Esta es una zona de clima templado y seco, dominado por bosques de eucalipto, una planta foránea que se adaptó con éxito a los Andes peruanos y hoy forma parte sustancial del paisaje serrano, sobre todo en Cajamarca, donde se ha realizado un intenso trabajo de reforestación de laderas con esta especie de madera dura y de rápido crecimiento.

flor

Aquí, los caminos se adornan con las flores amarillas del sunchu y la retama, y las chacras se delimitan con grandes cactus y magueyes de altos tallos. Es la tierra del sauco y el capulí, donde el chiguanco y el jilguero cantan con fuerza entre los bosques y manantiales. Es aquí donde los hombres siembran el maíz y el trigo, la cebada y las hermosas papas que anuncian el tiempo de cosecha con sus delicadas flores moradas y blancas.

En la sección suroccidental de Cajamarca es posible observar parches de bosque seco, como los que caracterizan las regiones de La Libertad y Lambayeque. De hecho, Cajamarca comparte con esta última un área natural protegida con dichas características: el Área de Conservación privada de Chaparrí. Ambos departamentos también comparten la Reserva de Vida Silvestre Bosques Nublados de Udima, el bosque de neblina más cercano a la costa y que se caracteriza por su baja altura (2,800 msnm) además de su rica biodiversidad, al mismo tiempo que alberga importantes restos arqueológicos todavía por estudiar.

De otro lado, en zonas con mayor elevación se identifican otros dos pisos ecológicos: la serranía esteparia y el páramo o puna húmeda. La primera está   ubicada sobre los 3,500 msnm, como en las zonas altas de los ríos Jaén, Tabaconas y Chinchipe, y se caracteriza por las lluvias escasas, extensas formaciones de cactus y bosques secos de altura. Por su parte, el páramo, arriba de los 3,500 msnm, en el borde del límite con Piura, posee un clima frío dominado por planicies de pastos y arbustos bajos. Este ecosistema, único en los altos Andes, capta importantes cantidades de agua, casi como una esponja, que irriga buena parte de las tierras agrícolas de Piura, como Tambogrande.

hombre

Tras visitar la zona de altoandina, es tiempo de fijar el curso hacia el norte, rumbo a valles más cálidos y exuberantes que conforman las provincias de Cutervo, Jaén y San Ignacio, cuyos ríos –como el Chonta, el Chinchipe y el Chamaya– forman parte de la extensa cuenca del Marañón. Este último forma el límite entre Cajamarca y Amazonas hasta la zona del pongo de Rentema, cuando cambia de curso y se dirige hacia la llanura amazónica.

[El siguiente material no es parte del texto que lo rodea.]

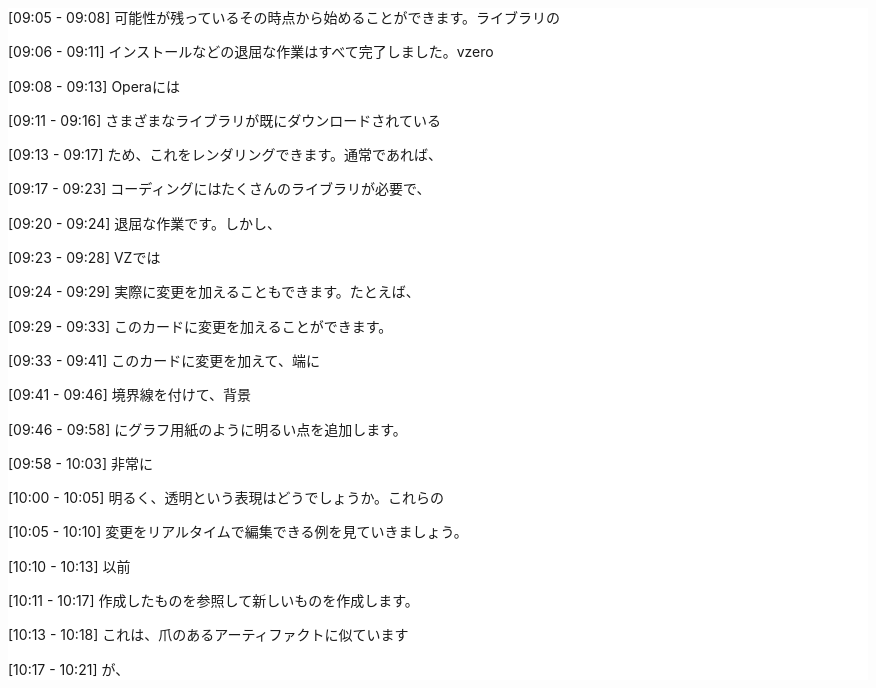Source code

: [09:05 - 09:08]
可能性が残っているその時点から始めることができます。ライブラリの

[09:06 - 09:11]
インストールなどの退屈な作業はすべて完了しました。vzero

[09:08 - 09:13]
Operaには

[09:11 - 09:16]
さまざまなライブラリが既にダウンロードされている

[09:13 - 09:17]
ため、これをレンダリングできます。通常であれば、

[09:17 - 09:23]
コーディングにはたくさんのライブラリが必要で、

[09:20 - 09:24]
退屈な作業です。しかし、

[09:23 - 09:28]
VZでは

[09:24 - 09:29]
実際に変更を加えることもできます。たとえば、

[09:29 - 09:33]
このカードに変更を加えることができます。

[09:33 - 09:41]
このカードに変更を加えて、端に

[09:41 - 09:46]
境界線を付けて、背景

[09:46 - 09:58]
にグラフ用紙のように明るい点を追加します。

[09:58 - 10:03]
非常に

[10:00 - 10:05]
明るく、透明という表現はどうでしょうか。これらの

[10:05 - 10:10]
変更をリアルタイムで編集できる例を見ていきましょう。

[10:10 - 10:13]
以前

[10:11 - 10:17]
作成したものを参照して新しいものを作成します。

[10:13 - 10:18]
これは、爪のあるアーティファクトに似ています

[10:17 - 10:21]
が、
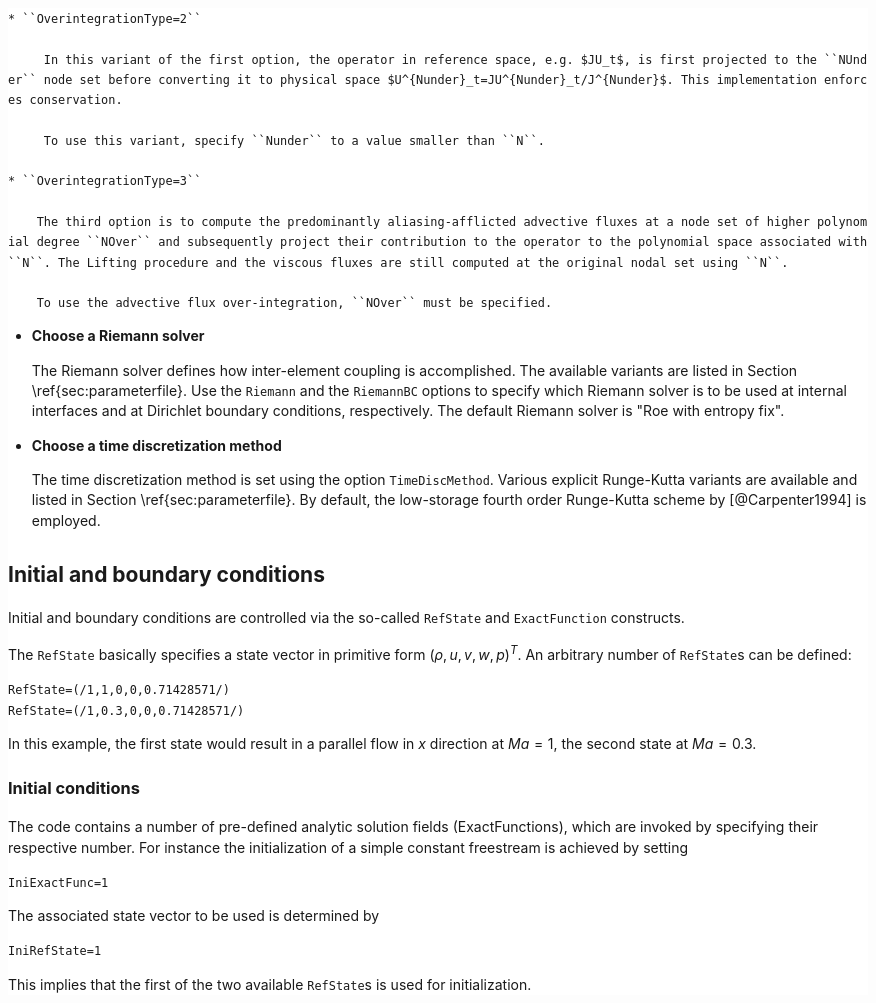     * ``OverintegrationType=2``
    
         In this variant of the first option, the operator in reference space, e.g. $JU_t$, is first projected to the ``NUnder`` node set before converting it to physical space $U^{Nunder}_t=JU^{Nunder}_t/J^{Nunder}$. This implementation enforces conservation.
    
         To use this variant, specify ``Nunder`` to a value smaller than ``N``.
        
    * ``OverintegrationType=3``
    
        The third option is to compute the predominantly aliasing-afflicted advective fluxes at a node set of higher polynomial degree ``NOver`` and subsequently project their contribution to the operator to the polynomial space associated with ``N``. The Lifting procedure and the viscous fluxes are still computed at the original nodal set using ``N``. 
    
        To use the advective flux over-integration, ``NOver`` must be specified.

* **Choose a Riemann solver**

    The Riemann solver defines how inter-element coupling is accomplished. The available variants are listed in Section \ref{sec:parameterfile}. Use the ``Riemann`` and the ``RiemannBC`` options to specify which Riemann solver is to be used at internal interfaces and at Dirichlet boundary conditions, respectively. The default Riemann solver is "Roe with entropy fix". 

* **Choose a time discretization method** 

    The time discretization method is set using the option ``TimeDiscMethod``. Various explicit Runge-Kutta variants are available and listed in Section \ref{sec:parameterfile}. By default, the low-storage fourth order Runge-Kutta scheme by [@Carpenter1994] is employed.


## Initial and boundary conditions

Initial and boundary conditions are controlled via the so-called ``RefState`` and ``ExactFunction`` constructs.

The ``RefState`` basically specifies a state vector in primitive form $(\rho,u,v,w,p)^T$. An arbitrary number of ``RefState``s can be defined:

    RefState=(/1,1,0,0,0.71428571/)
    RefState=(/1,0.3,0,0,0.71428571/)

In this example, the first state would result in a parallel flow in $x$ direction at $Ma=1$, the second state at $Ma=0.3$.
    


### Initial conditions

The code contains a number of pre-defined analytic solution fields (ExactFunctions), which are invoked by specifying their respective number. For instance the initialization of a simple constant freestream is achieved by setting

    IniExactFunc=1

The associated state vector to be used is determined by

    IniRefState=1

This implies that the first of the two available ``RefState``s is used for initialization. 


[^1]: see [@carlson2011inflow] for details on the listed inflow/outflow boundary conditions.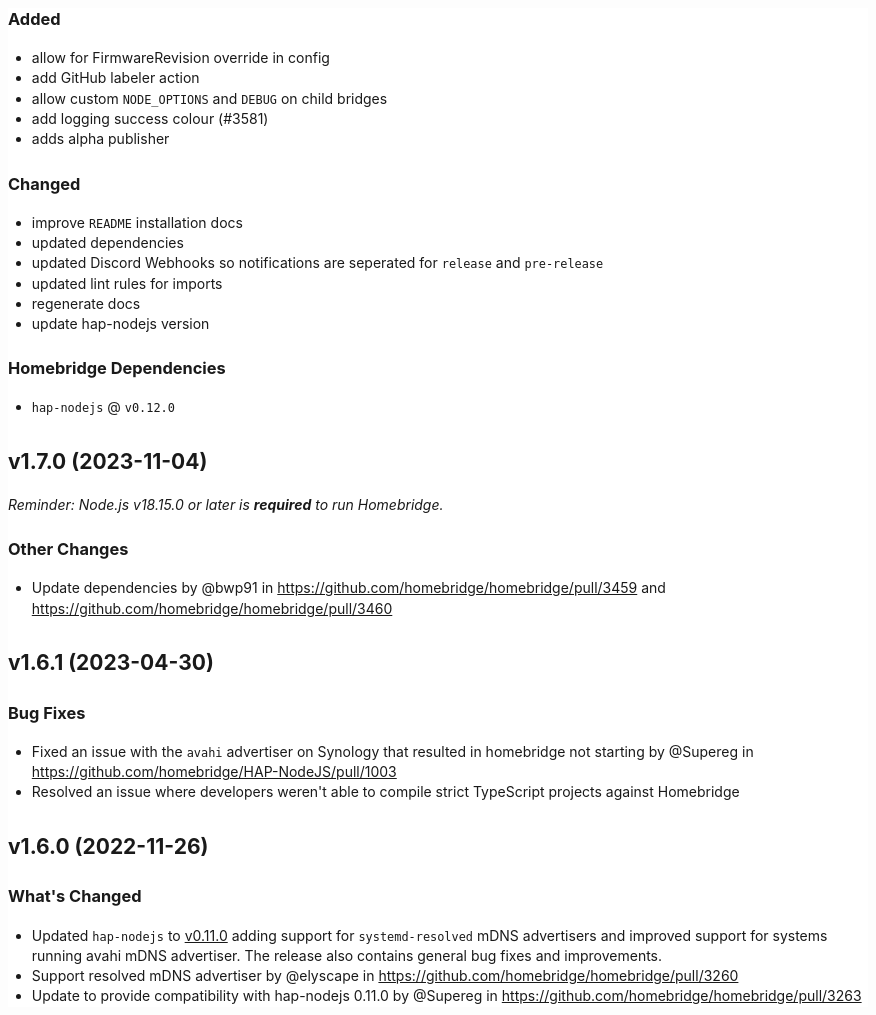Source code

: ### Added

- allow for FirmwareRevision override in config
- add GitHub labeler action
- allow custom `NODE_OPTIONS` and `DEBUG` on child bridges
- add logging success colour (#3581)
- adds alpha publisher

### Changed

- improve `README` installation docs
- updated dependencies
- updated Discord Webhooks so notifications are seperated for `release` and `pre-release`
- updated lint rules for imports
- regenerate docs
- update hap-nodejs version

### Homebridge Dependencies

- `hap-nodejs` @ `v0.12.0`

## v1.7.0 (2023-11-04)

*Reminder: Node.js v18.15.0 or later is **required** to run Homebridge.*

### Other Changes

- Update dependencies by @bwp91 in https://github.com/homebridge/homebridge/pull/3459 and https://github.com/homebridge/homebridge/pull/3460

## v1.6.1 (2023-04-30)

### Bug Fixes

- Fixed an issue with the `avahi` advertiser on Synology that resulted in homebridge not starting by @Supereg in https://github.com/homebridge/HAP-NodeJS/pull/1003
- Resolved an issue where developers weren't able to compile strict TypeScript projects against Homebridge

## v1.6.0 (2022-11-26)

### What's Changed

- Updated `hap-nodejs` to [v0.11.0](https://github.com/homebridge/HAP-NodeJS/releases/tag/v0.11.0) adding support for `systemd-resolved` mDNS advertisers and improved support for systems running avahi mDNS advertiser. The release also contains general bug fixes and improvements.
- Support resolved mDNS advertiser by @elyscape in https://github.com/homebridge/homebridge/pull/3260
- Update to provide compatibility with hap-nodejs 0.11.0 by @Supereg in https://github.com/homebridge/homebridge/pull/3263
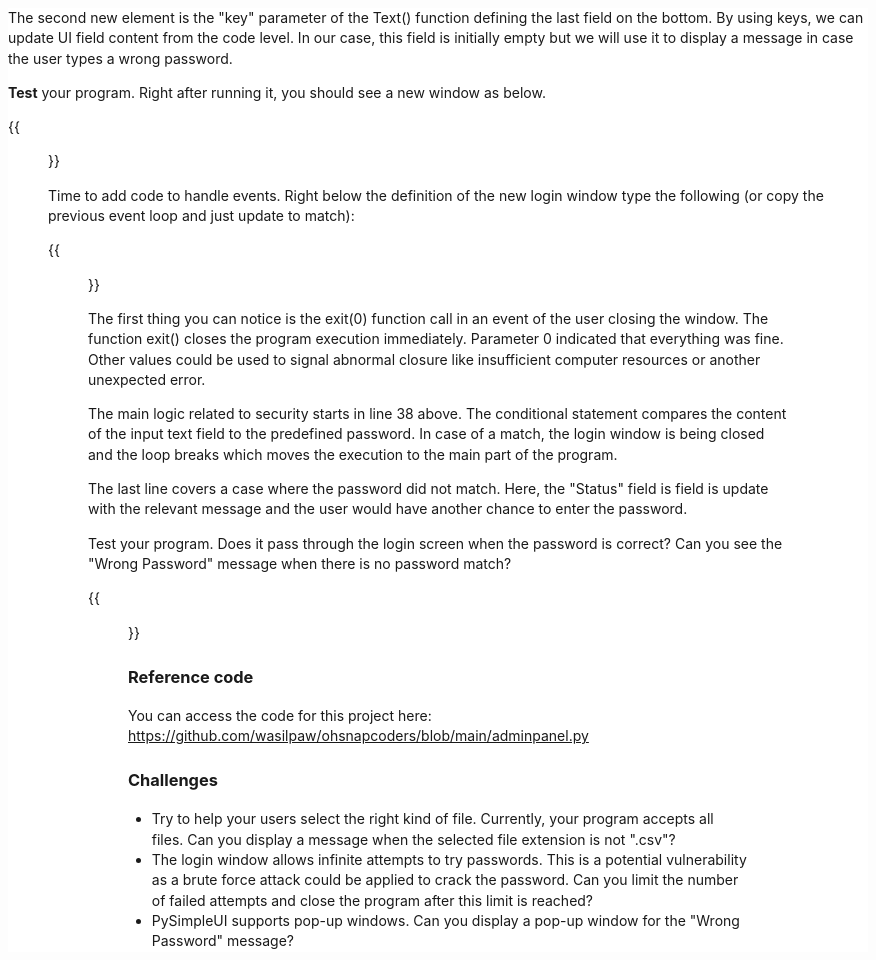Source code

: The second new element is the "key" parameter of the Text() function defining the last field on the bottom. By using keys, we can update UI field content from the code level. In our case, this field is initially empty but we will use it to display a message in case the user types a wrong password.

**Test** your program. Right after running it, you should see a new window as below.

{{<figure src="/gui/Login_screen_view.png">}}

Time to add code to handle events. Right below the definition of the new login window type the following (or copy the previous event loop and just update to match):

{{<figure src="/gui/Login_screen_handler.png">}}

The first thing you can notice is the exit(0) function call in an event of the user closing the window. The function exit() closes the program execution immediately. Parameter 0 indicated that everything was fine. Other values could be used to signal abnormal closure like insufficient computer resources or another unexpected error.

The main logic related to security starts in line 38 above. The conditional statement compares the content of the input text field to the predefined password. In case of a match, the login window is being closed and the loop breaks which moves the execution to the main part of the program.

The last line covers a case where the password did not match. Here, the "Status" field is field is update with the relevant message and the user would have another chance to enter the password.

Test your program. Does it pass through the login screen when the password is correct? Can you see the "Wrong Password" message when there is no password match?

{{<figure src="/gui/Login_screen_wrong.png">}}

### Reference code

You can access the code for this project here: https://github.com/wasilpaw/ohsnapcoders/blob/main/adminpanel.py

### Challenges

- Try to help your users select the right kind of file. Currently, your program accepts all files. Can you display a message when the selected file extension is not ".csv"?
- The login window allows infinite attempts to try passwords. This is a potential vulnerability as a brute force attack could be applied to crack the password. Can you limit the number of failed attempts and close the program after this limit is reached?
- PySimpleUI supports pop-up windows. Can you display a pop-up window for the "Wrong Password" message?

La cordillera de Los Tarros, en Cutervo, constituye el primer accidente de importancia rumbo a la zona de montaña, y es allí precisamente, donde se creó el primer Parque Nacional del Perú, en 1967 con la finalidad de proteger el sistema de cuevas que sirven de hábitat al guácharo (Steatornis caripensis). Desde este punto, la selva de montaña domina el paisaje con sus bosques tupidos en donde los hombres cultivan cacao, café y diversos frutales. Una zona de difícil acceso pero de gran belleza escénica que termina en las estribaciones de la cordillera del Cóndor, en la frontera con Ecuador

Este es el fin de un viaje diverso como pocos, por un territorio en el que la huella humana y el paisaje natural se han combinado para ofrecer panoramas sobrecogedores y únicos. Una región donde es posible observar cómo el poblador andino ha modificado su entorno para crear una cultura y sostenerla en el tiempo, con sus aciertos y fallas, pero sobre todo, un viaje que permite entender que los Andes y el hombre son entes inseparables y su destino depende de cómo logren unirse para crear un mejor futuro.